**PAGE**
····················
En adoptant un code d'éthique régissant la conduite des ministres dans le cadre de leurs fonctions et après leur mandat, la Chambre des communes se doterait d'un outil solide en matière d'intégrité et de probité publique, qui ne pourrait que susciter le respect de nos concitoyennes et de nos concitoyens. Ce serait toujours un bon début pour retrouver leur confiance perdue.
Vivre en société implique que nous devions assumer les conséquences de nos actes, de même que les obligations et responsabilités découlant de nos choix. Les membres du gouvernement, à titre de citoyens responsables, se doivent d'agir dans l'intérêt public et non en fonction de leurs intérêts personnels. Pour s'assurer que les ministres agissent en toutes circonstances dans l'intérêt public et de façon intègre, leurs responsabilités et obligations devraient logiquement être inscrites dans le corpus législatif canadien.
En plus du serment d'office qu'ils doivent prêter avant d'exercer leurs fonctions, les ministres seraient formellement appelés, en vertu de ce projet de loi, à produire, entre autres, une déclaration de confidentialité et une déclaration de dessaisissement.
Finalement, on retrouve dans le projet de loi C-388 la création d'un poste de commissaire à l'éthique, un vrai. Celui-ci serait nommé par la Chambre et redevable à celle-ci dans l'exercice de ses fonctions. Il serait nommé pour un mandat d'une durée de sept ans, renouvelable une seule fois, et ses fonctions seraient essentiellement, et je cite:
a) de recueillir les déclarations et les rapports des ministres; |
b) de donner des directives et des conseils aux ministres quant aux mesures qu'ils devraient prendre afin de se conformer aux dispositions de la présente loi; |
c) de tenir un registre public dans lequel il verse les déclarations publiques des ministres; |
d) de faire des études et de tenir des enquêtes; |
e) de surveiller l'application de la présente loi. |
Le commissaire serait donc investi d'un véritable pouvoir d'enquête et pourrait instituer une enquête de sa propre initiative ou à la suggestion de parlementaires ou même de simples citoyennes et citoyens, s'il estime que les faits exposés le justifient.
····················
**DONNÉES FOURNIES**
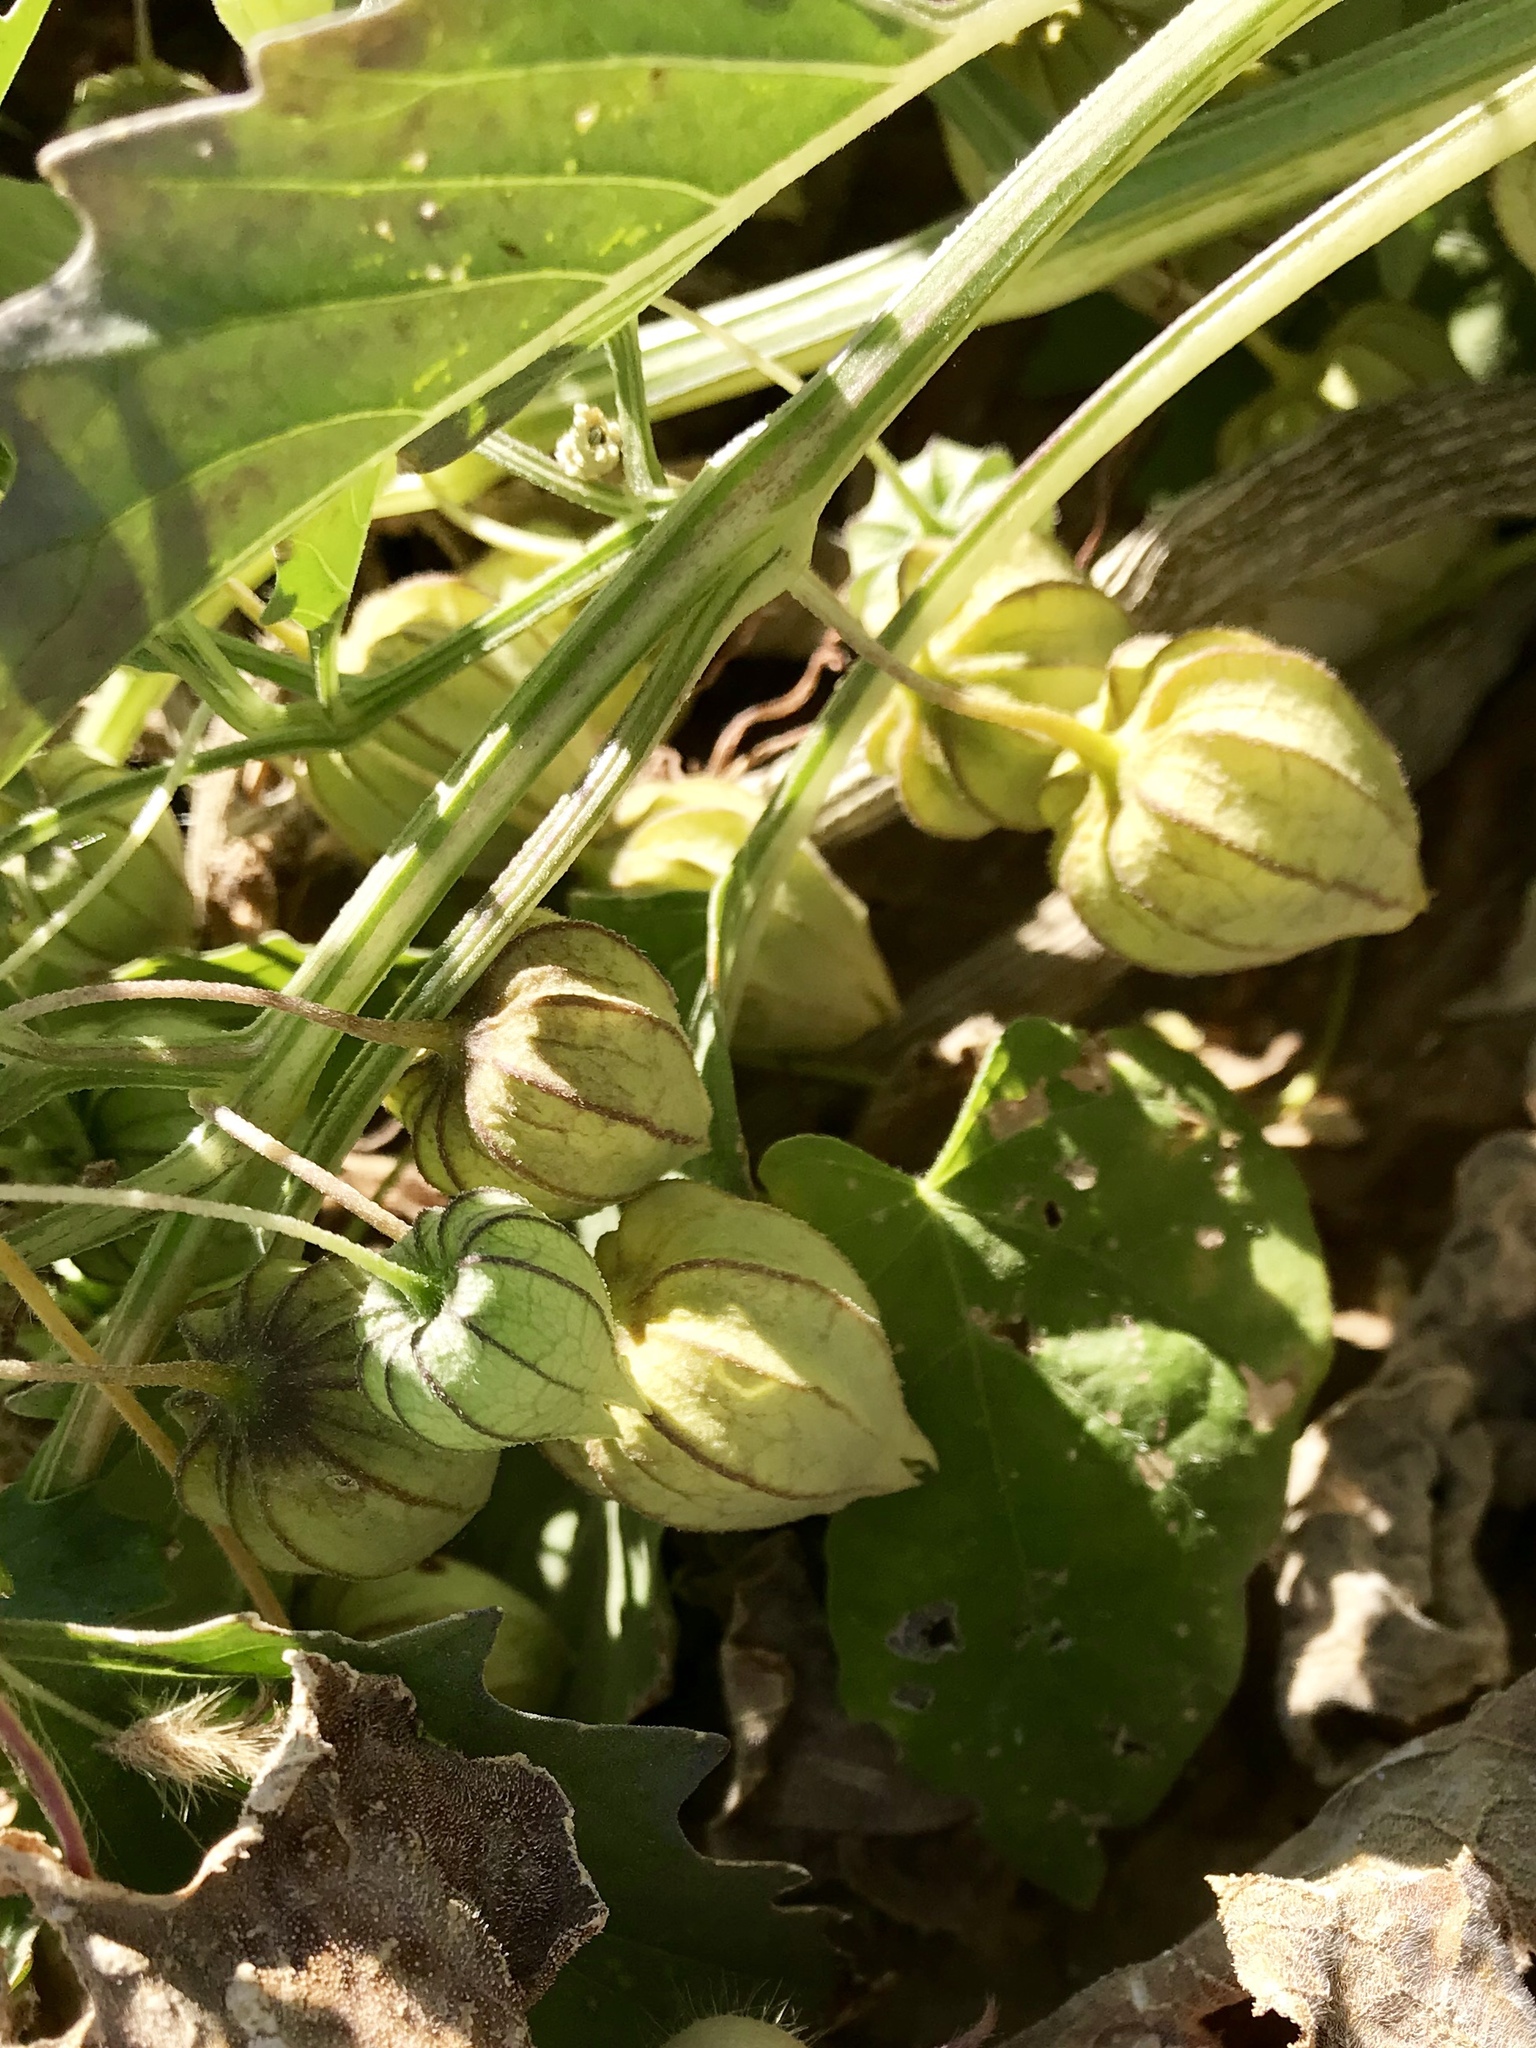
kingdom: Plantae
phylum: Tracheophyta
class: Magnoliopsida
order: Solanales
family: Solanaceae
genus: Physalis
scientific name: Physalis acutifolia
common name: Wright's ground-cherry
····················
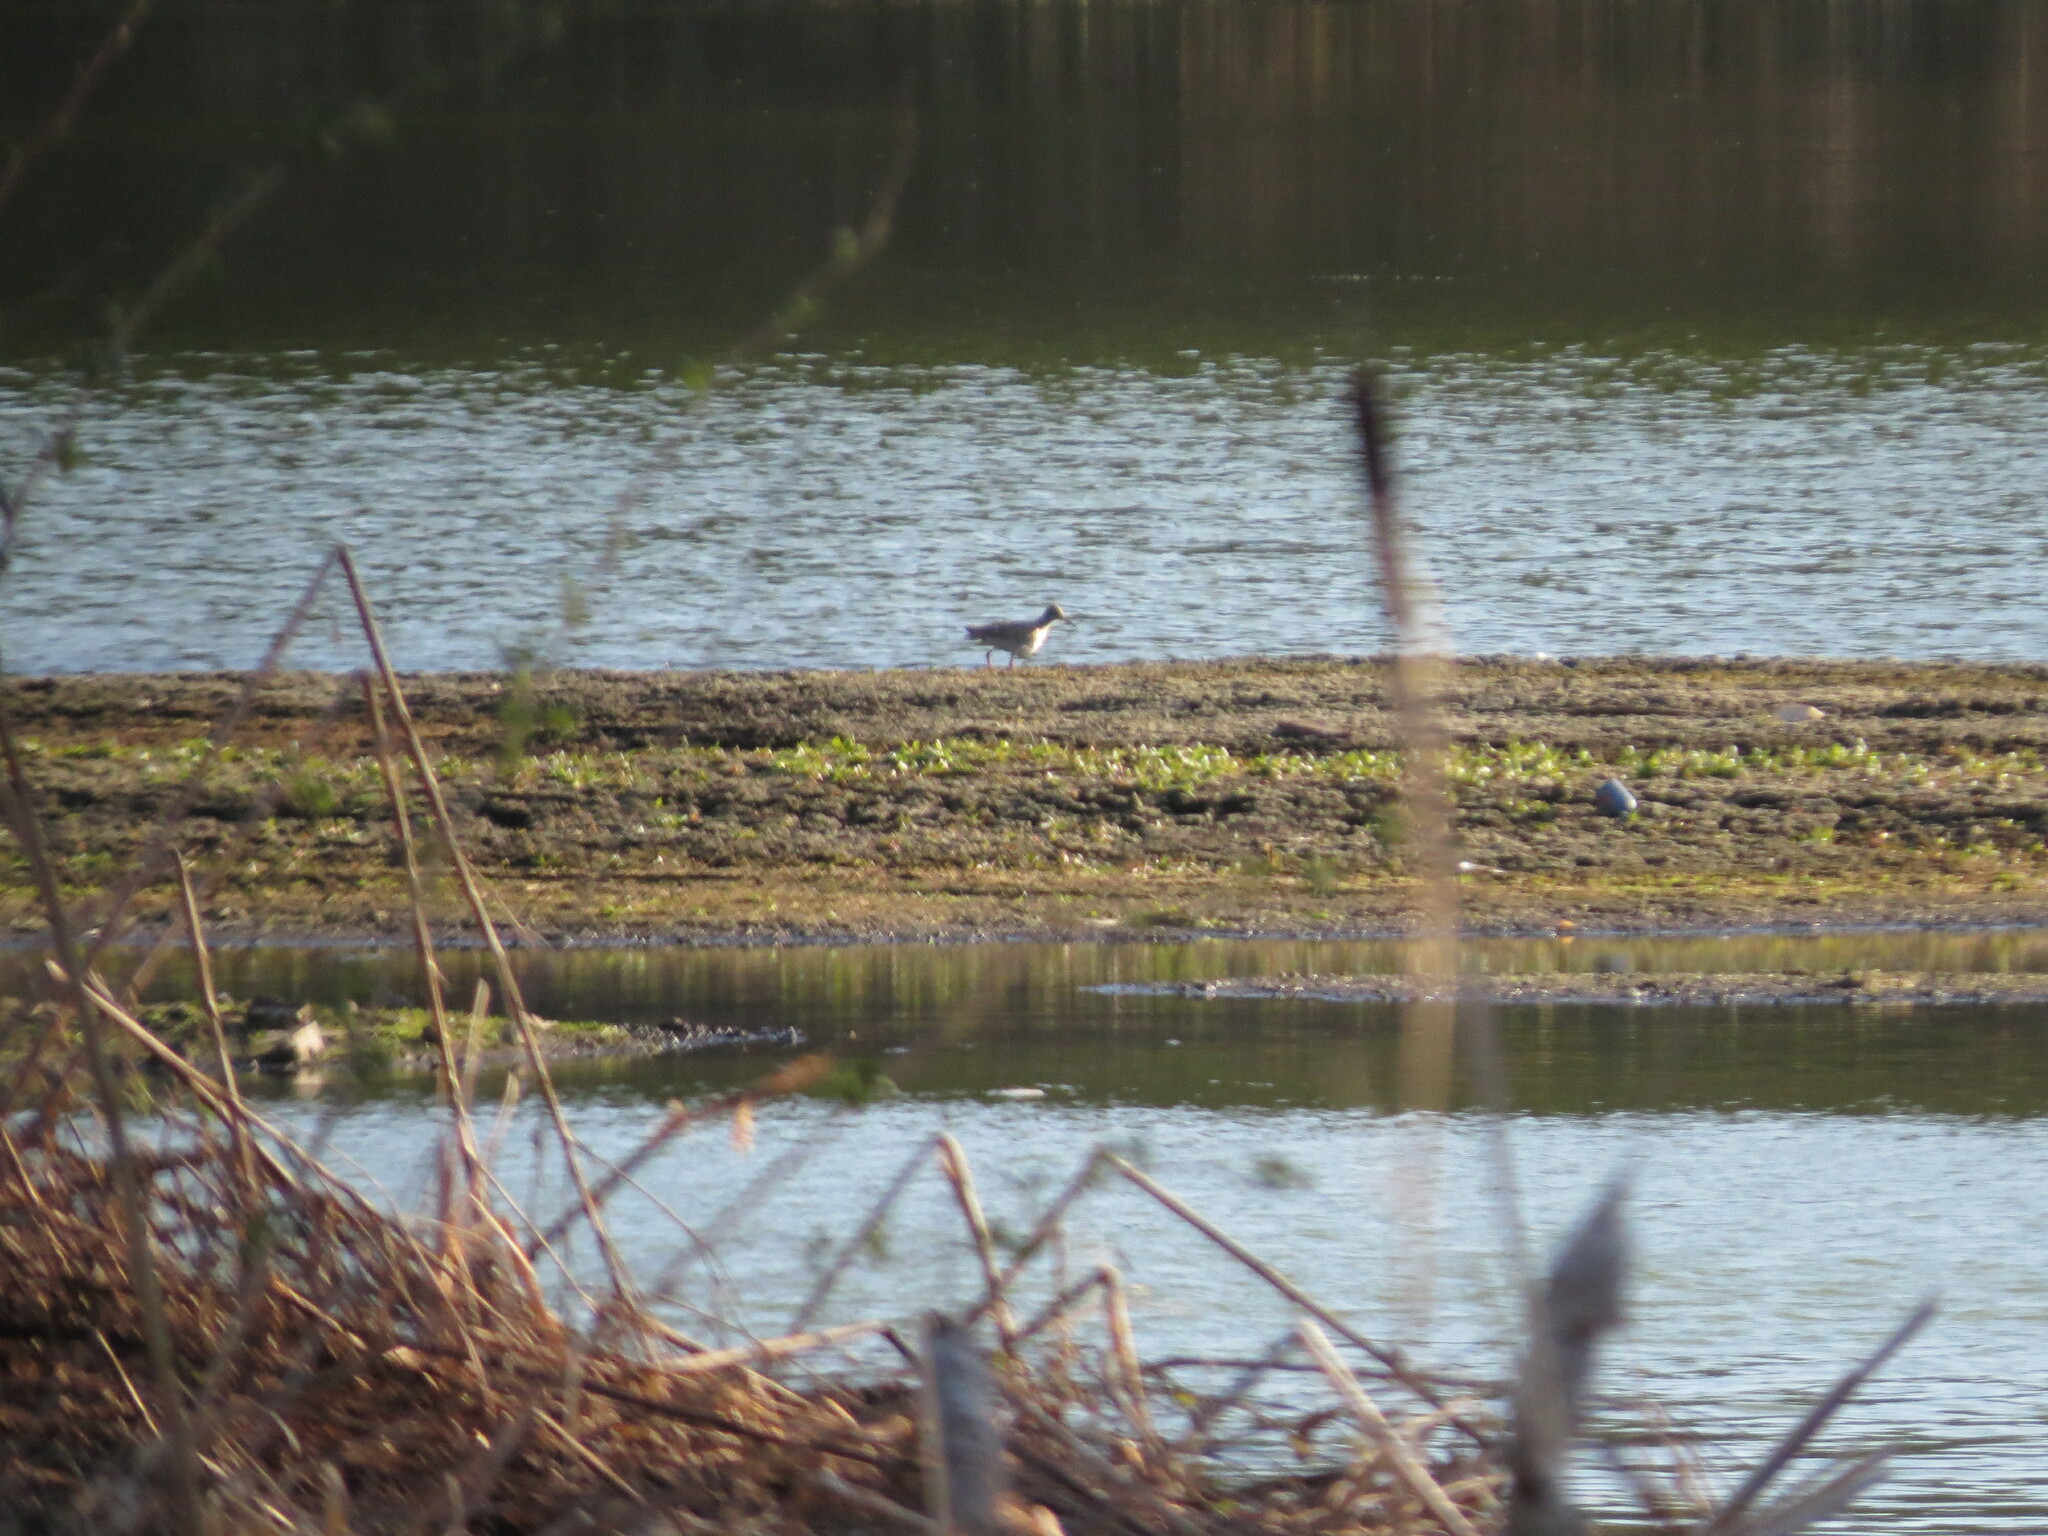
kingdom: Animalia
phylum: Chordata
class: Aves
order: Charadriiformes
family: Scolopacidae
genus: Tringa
····················
**TRAVAIL DEMANDÉ**
a. Relevez toutes les fonctions que le texte sur le code d'éthique des ministres attribue au commissaire à l'éthique.
b. Poursuivez, s'il vous plaît, le texte sur le code d'éthique des ministres à partir de sa dernière phrase.
Les lignes n'interviennent en rien dans ce travail.

**RÉPONSES**
a.
- recueillir les déclarations et les rapports des ministres
- donner des directives et des conseils aux ministres quant aux mesures qu'ils devraient prendre afin de se conformer aux dispositions de la présente loi
- tenir un registre public dans lequel il verse les déclarations publiques des ministres
- faire des études et tenir des enquêtes
- surveiller l'application de la présente loi

b.
En plus de la rencontre annuelle statutaire prévue dans ce projet de loi, le commissaire en éthique pourrait en tout temps demander une rencontre avec un ministre et vice-versa. Le commissaire donnera à cette occasion des conseils et émettra des directives au ministre qui, lui, devra obligatoirement, sous peine de sanctions, se conformer à ces mêmes directives émises par le commissaire.
Il est important de rappeler, pour le bénéfice des personnes qui suivent ce débat, que les projets de loi ainsi que les motions qui sont présentés par les députés à la Chambre des communes sont examinés par un sous-comité de parlementaires, le Sous-comité des affaires émanant des députés du Comité permanent de la procédure et des affaires de la Chambre, qui a le pouvoir et le mandat de décider quelles seront les affaires qui feront l'objet d'un vote.
Nous avons eu maints débats à cet égard, à savoir s'il serait opportun de permettre que toutes les affaires émanant des députés fassent l'objet d'un vote, mais malheureusement, la récente mini modernisation du Règlement de la Chambre n'aura pas permis qu'on aille de l'avant dans cette ligne.
Pour qu'un député voie son projet de loi ou sa motion être jugée votable, celui-ci ou celle-ci doit d'abord répondre à une série de six critères obligatoires, dont je vous épargnerai la lecture, sauf celui qui stipule que, et je cite:
Les projets de loi et les motions devraient viser des questions qui ne figurent pas au programme législatif actuel du gouvernement et sur lesquelles la Chambre des communes ne s'est pas prononcée ou ne s'est pas penchée par ailleurs pendant la session parlementaire en cours. |
Or, il semblerait que le projet de loi dont nous débattons actuellement aurait été jugé non votable par le Sous-comité des affaires émanant des députés, parce qu'il ne répondait pas au critère décrit précédemment.
L'Alliance canadienne aurait en effet présenté, nous dit-on, une motion se rapportant au même sujet que celui évoqué dans le projet de loi C-388. Aurais-je donc omis de vérifier, pendant la préparation de ce projet de loi qui a d'ailleurs duré plus de deux ans—comme je l'indiquais plus tôt—, si celui-ci répondait à tous les six critères retenus pour le choix des affaires votables?
Eh bien non. Après maintes vérifications et recherches, je n'ai pu que constater qu'aucune motion présentée par l'Alliance canadienne ou qui que ce soit d'autre ne proposait l'adoption d'une loi concernant un code régissant la conduite des ministres, en ce qui a trait aux conflits d'intérêts et à l'après-mandat.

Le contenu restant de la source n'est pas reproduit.